Data for this exercise:
----------------

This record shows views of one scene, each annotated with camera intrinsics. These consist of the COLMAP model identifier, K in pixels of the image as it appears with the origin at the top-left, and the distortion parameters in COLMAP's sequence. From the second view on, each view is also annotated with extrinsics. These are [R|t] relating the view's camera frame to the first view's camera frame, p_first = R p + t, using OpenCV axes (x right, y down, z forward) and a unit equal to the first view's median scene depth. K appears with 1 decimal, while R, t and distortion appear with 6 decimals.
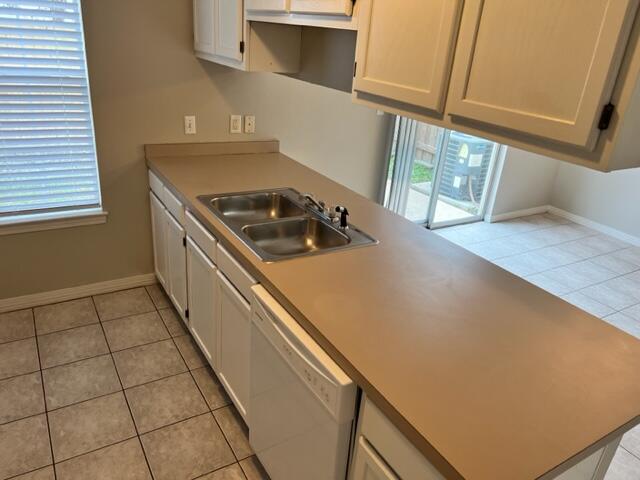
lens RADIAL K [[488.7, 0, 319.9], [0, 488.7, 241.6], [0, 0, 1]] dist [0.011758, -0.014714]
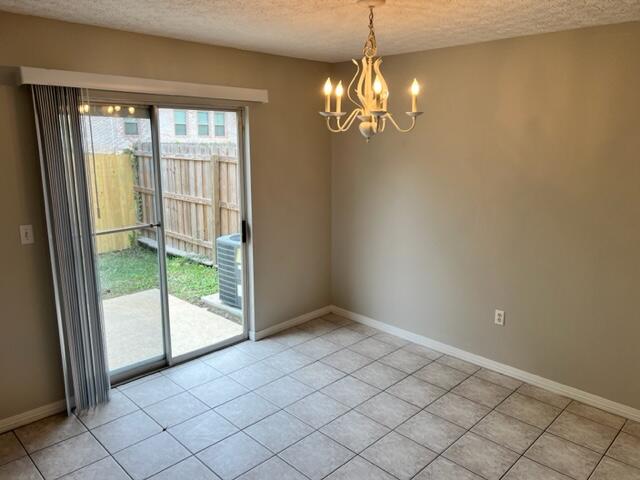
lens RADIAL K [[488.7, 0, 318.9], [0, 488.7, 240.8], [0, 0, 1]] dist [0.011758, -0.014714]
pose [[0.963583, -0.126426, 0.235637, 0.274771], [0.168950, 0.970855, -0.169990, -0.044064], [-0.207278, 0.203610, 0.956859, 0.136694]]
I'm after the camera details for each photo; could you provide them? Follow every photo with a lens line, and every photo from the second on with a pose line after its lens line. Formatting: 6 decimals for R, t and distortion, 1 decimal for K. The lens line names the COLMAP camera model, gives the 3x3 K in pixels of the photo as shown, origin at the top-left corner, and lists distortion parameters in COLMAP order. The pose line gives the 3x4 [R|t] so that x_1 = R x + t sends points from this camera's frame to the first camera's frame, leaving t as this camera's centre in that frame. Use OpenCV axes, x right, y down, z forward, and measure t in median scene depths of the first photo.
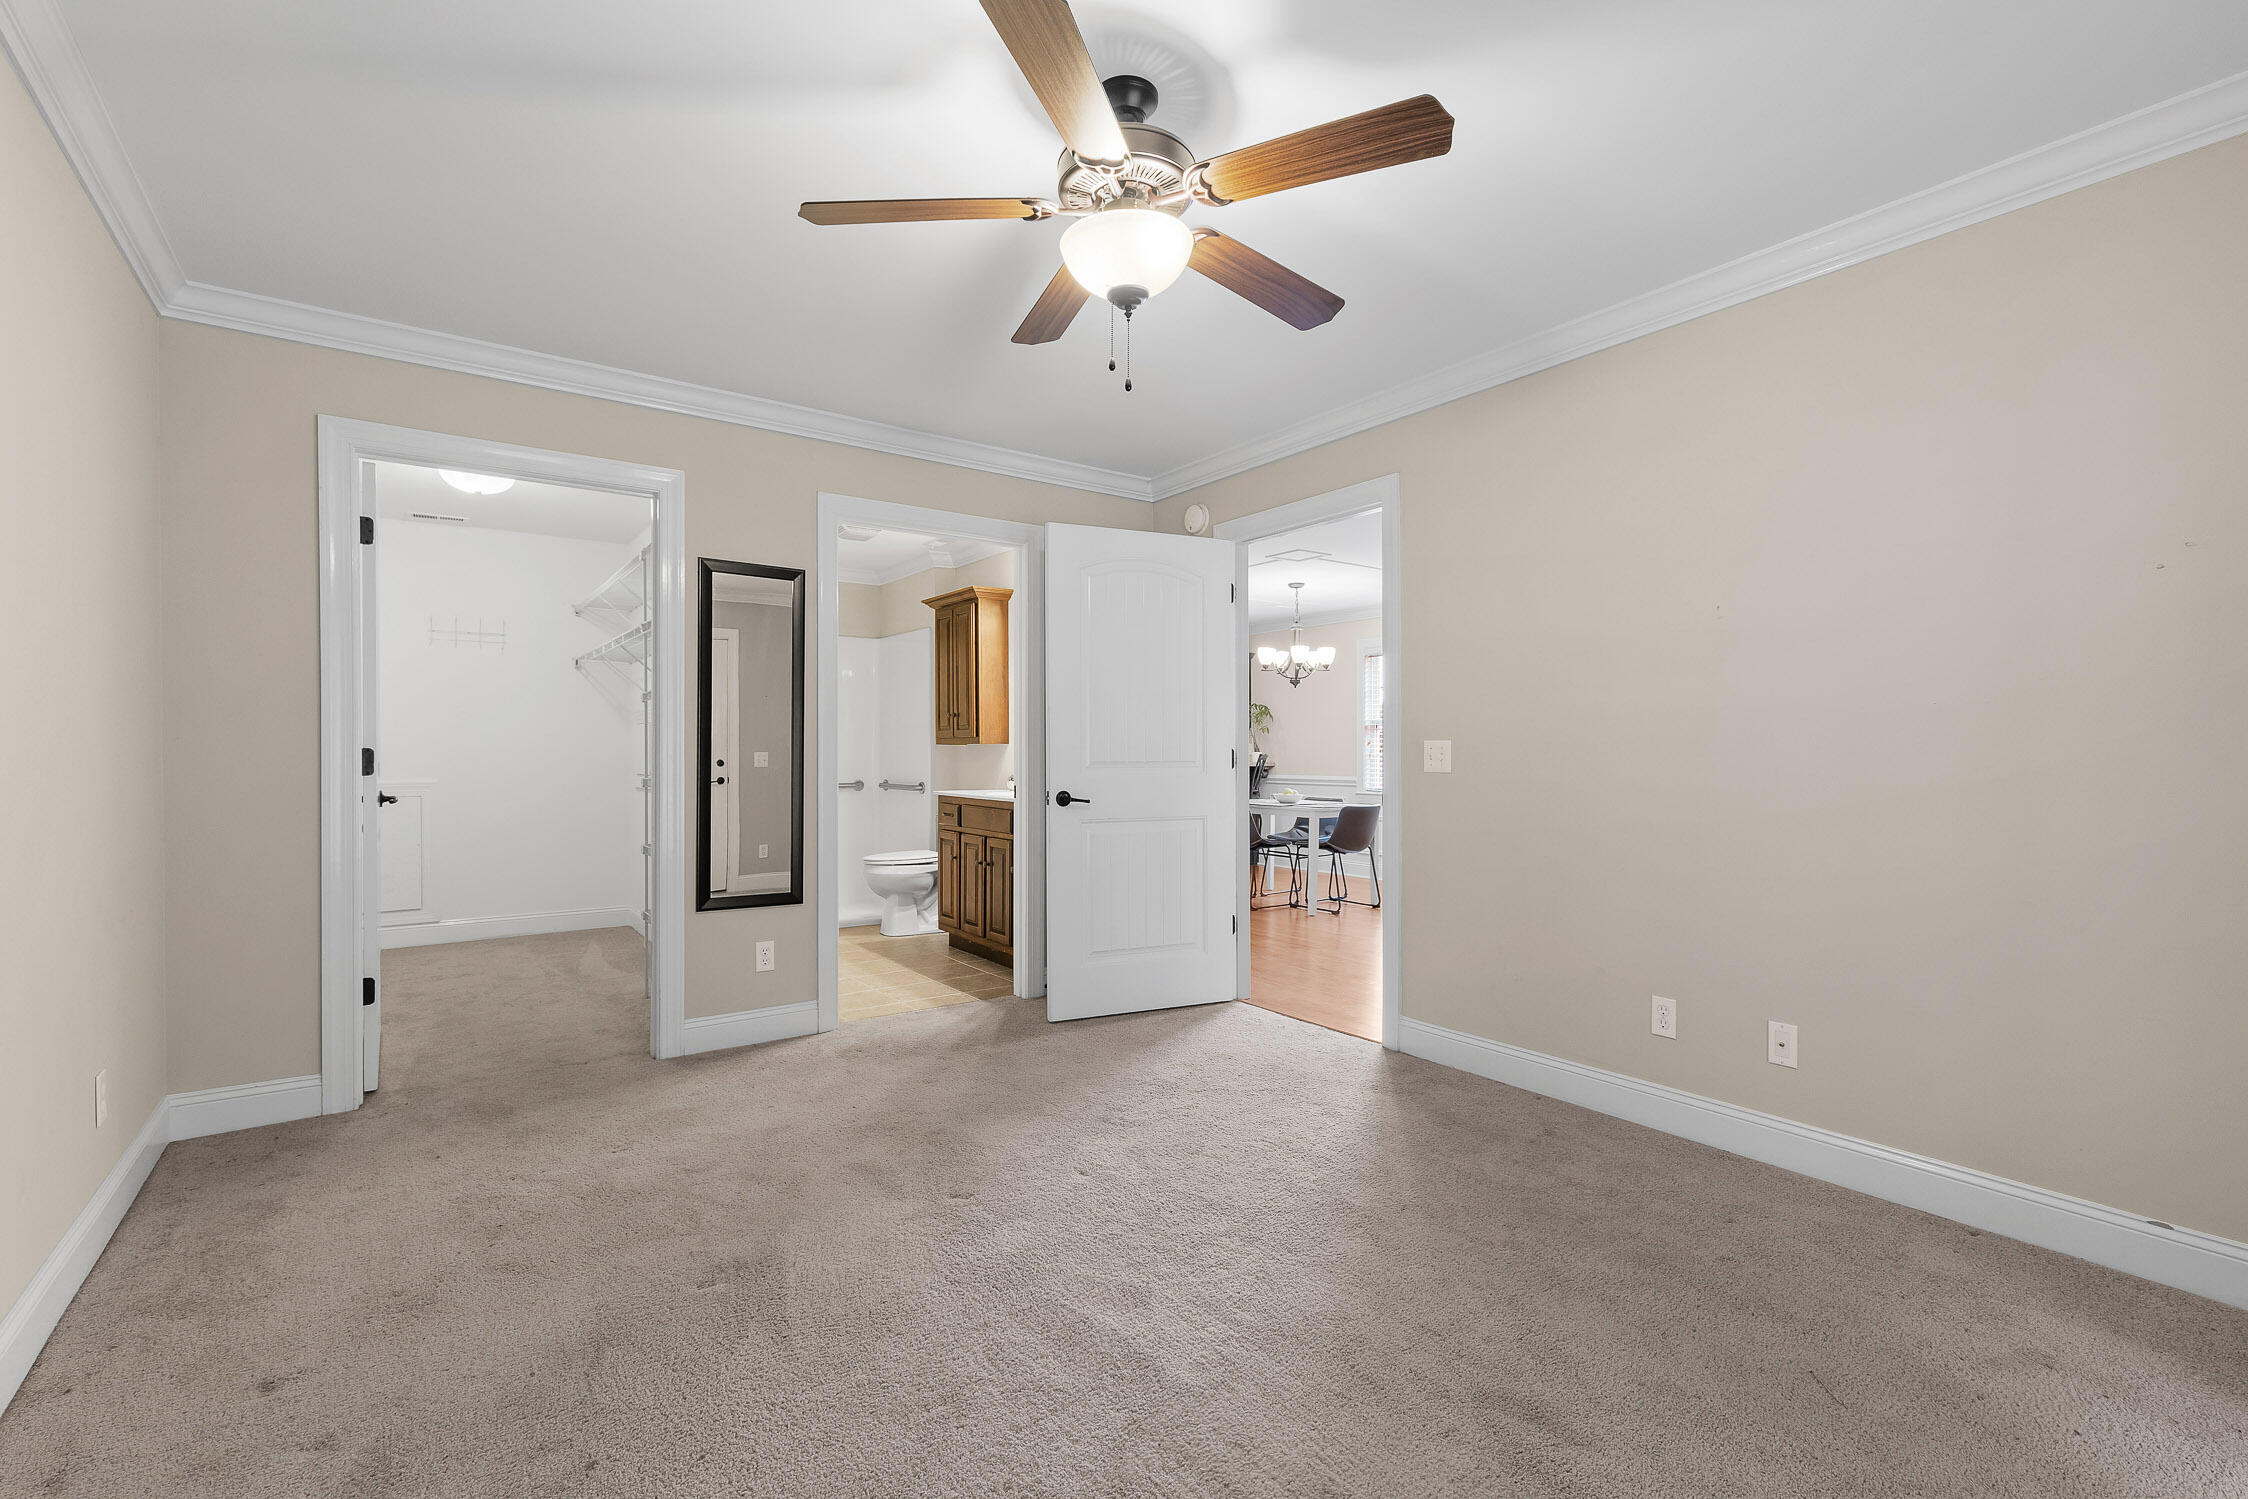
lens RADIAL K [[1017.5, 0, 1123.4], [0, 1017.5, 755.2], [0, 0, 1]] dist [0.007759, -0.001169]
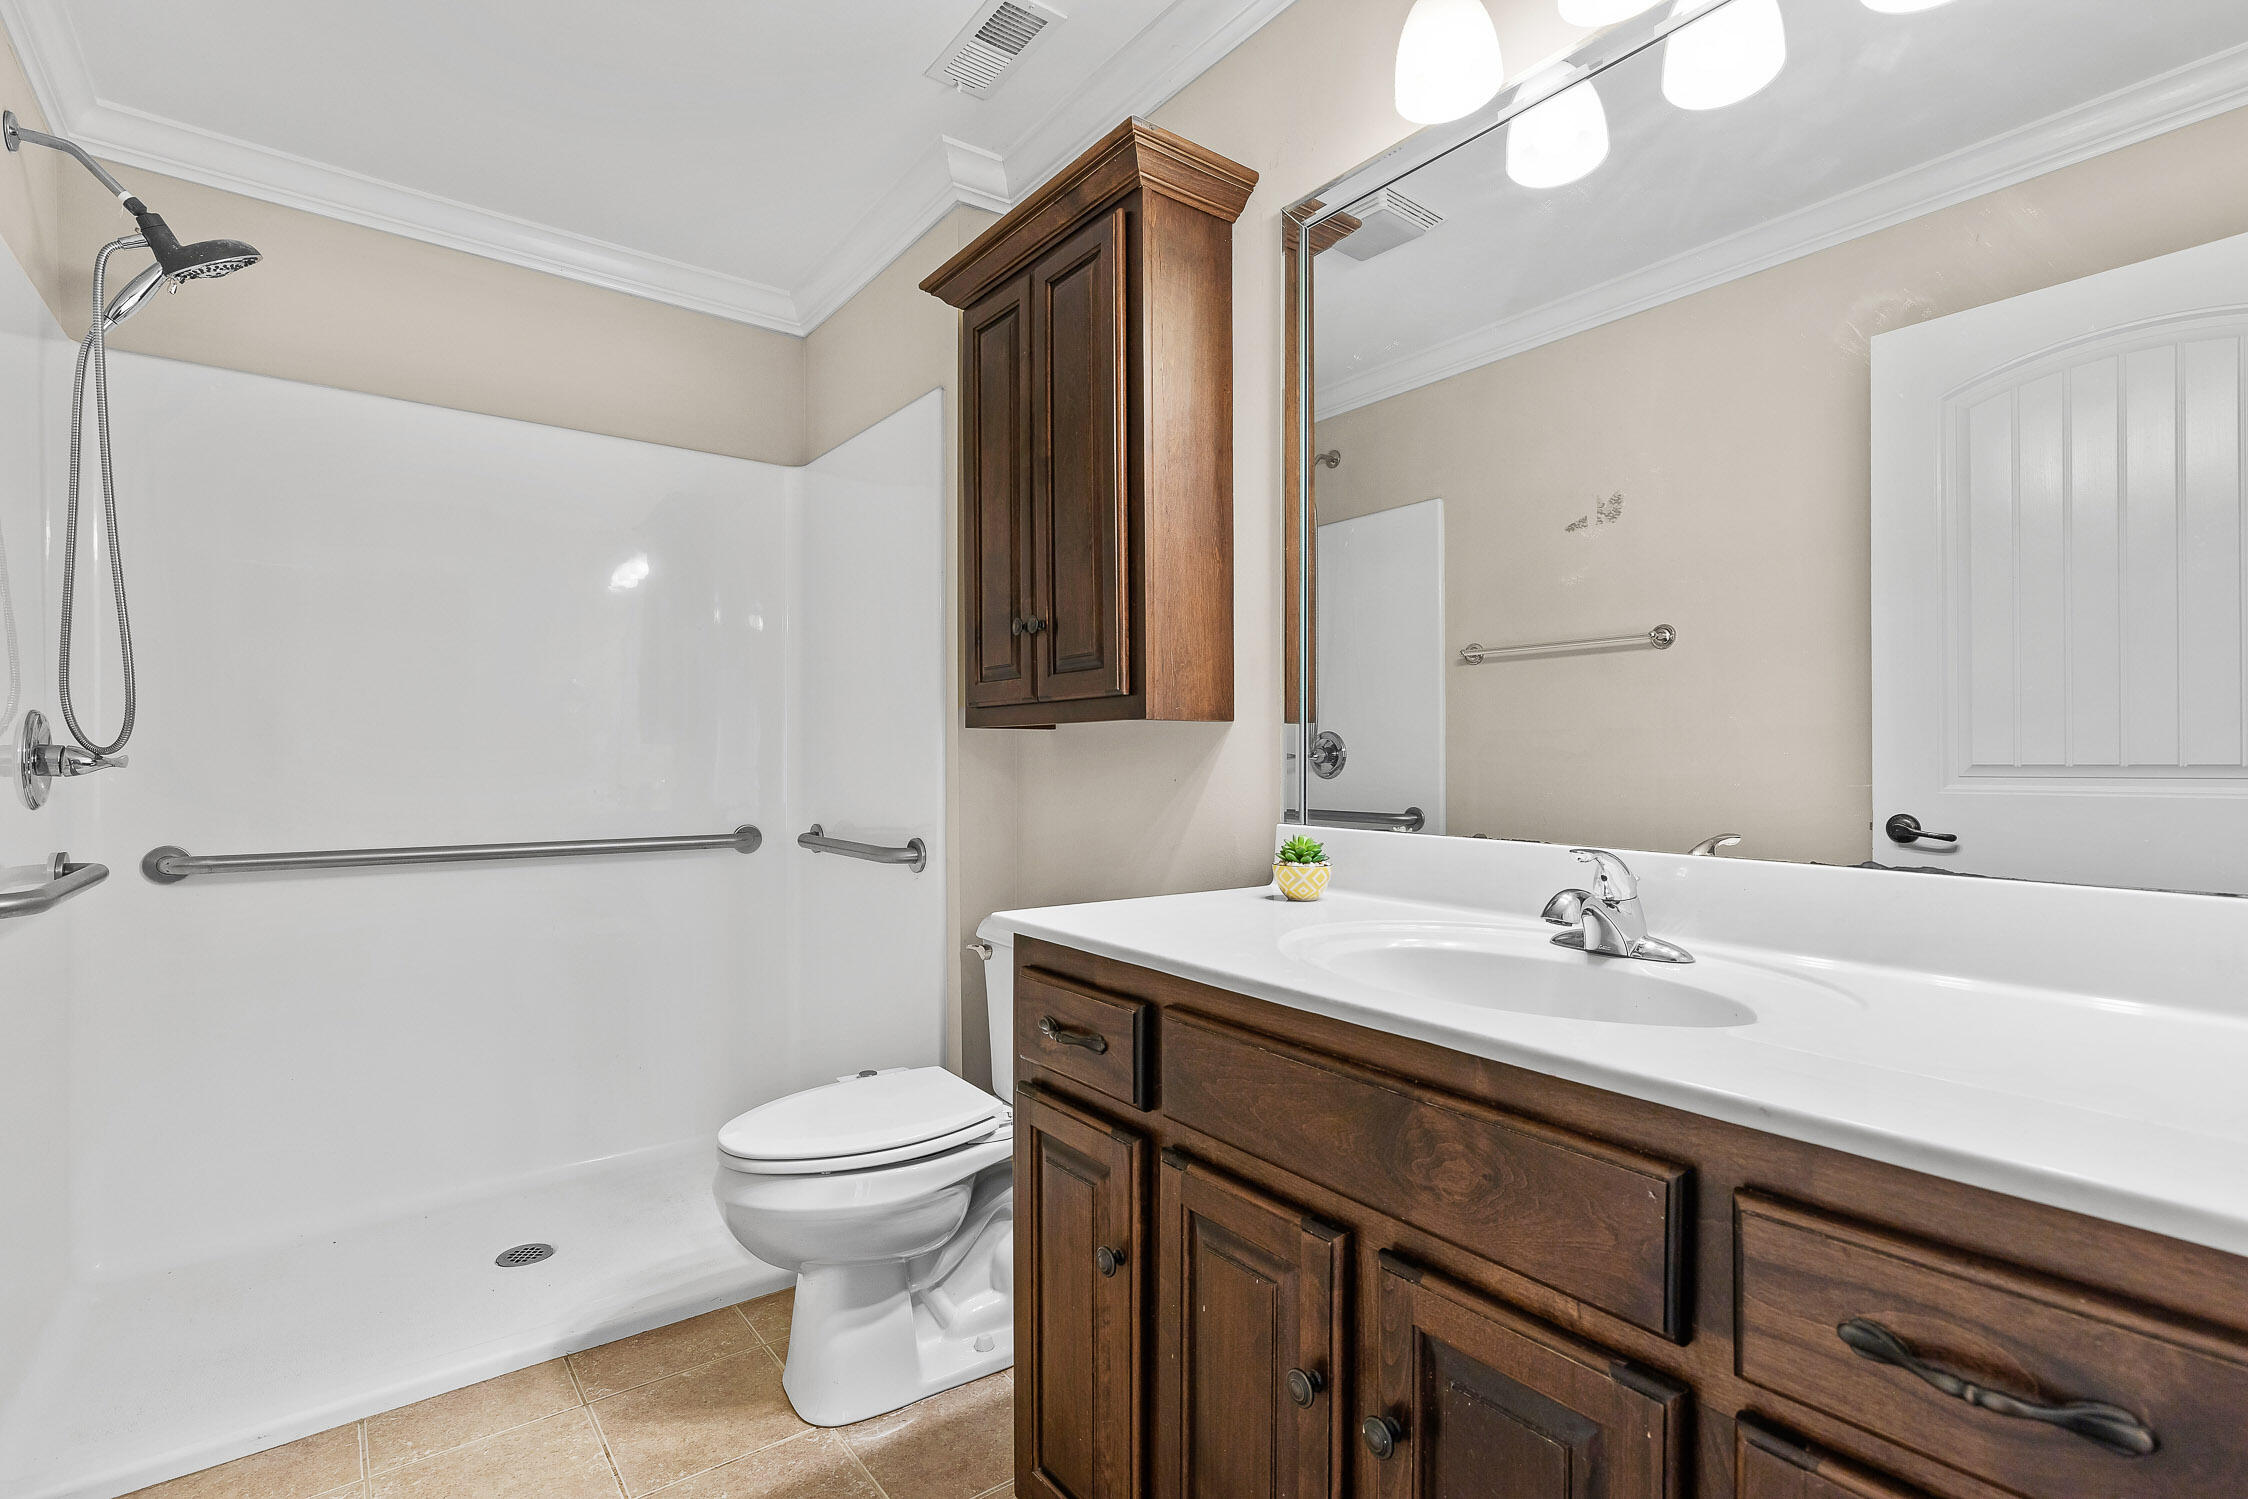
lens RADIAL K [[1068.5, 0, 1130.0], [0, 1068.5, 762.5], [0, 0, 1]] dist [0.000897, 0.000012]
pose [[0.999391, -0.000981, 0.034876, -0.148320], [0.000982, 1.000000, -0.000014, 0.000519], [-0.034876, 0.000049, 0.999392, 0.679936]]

----------------

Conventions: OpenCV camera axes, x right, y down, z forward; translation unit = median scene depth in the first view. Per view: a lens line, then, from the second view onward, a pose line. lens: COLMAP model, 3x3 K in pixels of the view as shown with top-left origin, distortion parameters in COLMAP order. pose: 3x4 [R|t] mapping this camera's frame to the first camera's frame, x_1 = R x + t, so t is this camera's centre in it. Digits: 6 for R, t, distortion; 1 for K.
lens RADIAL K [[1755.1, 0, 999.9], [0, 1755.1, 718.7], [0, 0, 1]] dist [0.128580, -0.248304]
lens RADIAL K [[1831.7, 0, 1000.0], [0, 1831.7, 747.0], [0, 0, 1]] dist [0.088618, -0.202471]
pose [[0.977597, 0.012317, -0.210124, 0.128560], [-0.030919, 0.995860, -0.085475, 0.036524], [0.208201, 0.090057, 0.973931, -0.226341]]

----------------

Work instructions: Arrange the material, everything from the line containing "This record shows" down to the line containing "240.8], [0, 0, 1]] dist [0.011758, -0.014714]", as a two-column CSV with the header instruction,output. Give one row per request, holding its text and its answer, each in a single quoted field with line breaks turned into spaces, and leave the pictures out.

Solution:
instruction,output
"This record shows views of one scene, each annotated with camera intrinsics. These consist of the COLMAP model identifier, K in pixels of the image as it appears with the origin at the top-left, and the distortion parameters in COLMAP's sequence. From the second view on, each view is also annotated with extrinsics. These are [R|t] relating the view's camera frame to the first view's camera frame, p_first = R p + t, using OpenCV axes (x right, y down, z forward) and a unit equal to the first view's median scene depth. K appears with 1 decimal, while R, t and distortion appear with 6 decimals.","lens RADIAL K [[488.7, 0, 319.9], [0, 488.7, 241.6], [0, 0, 1]] dist [0.011758, -0.014714] lens RADIAL K [[488.7, 0, 318.9], [0, 488.7, 240.8], [0, 0, 1]] dist [0.011758, -0.014714]"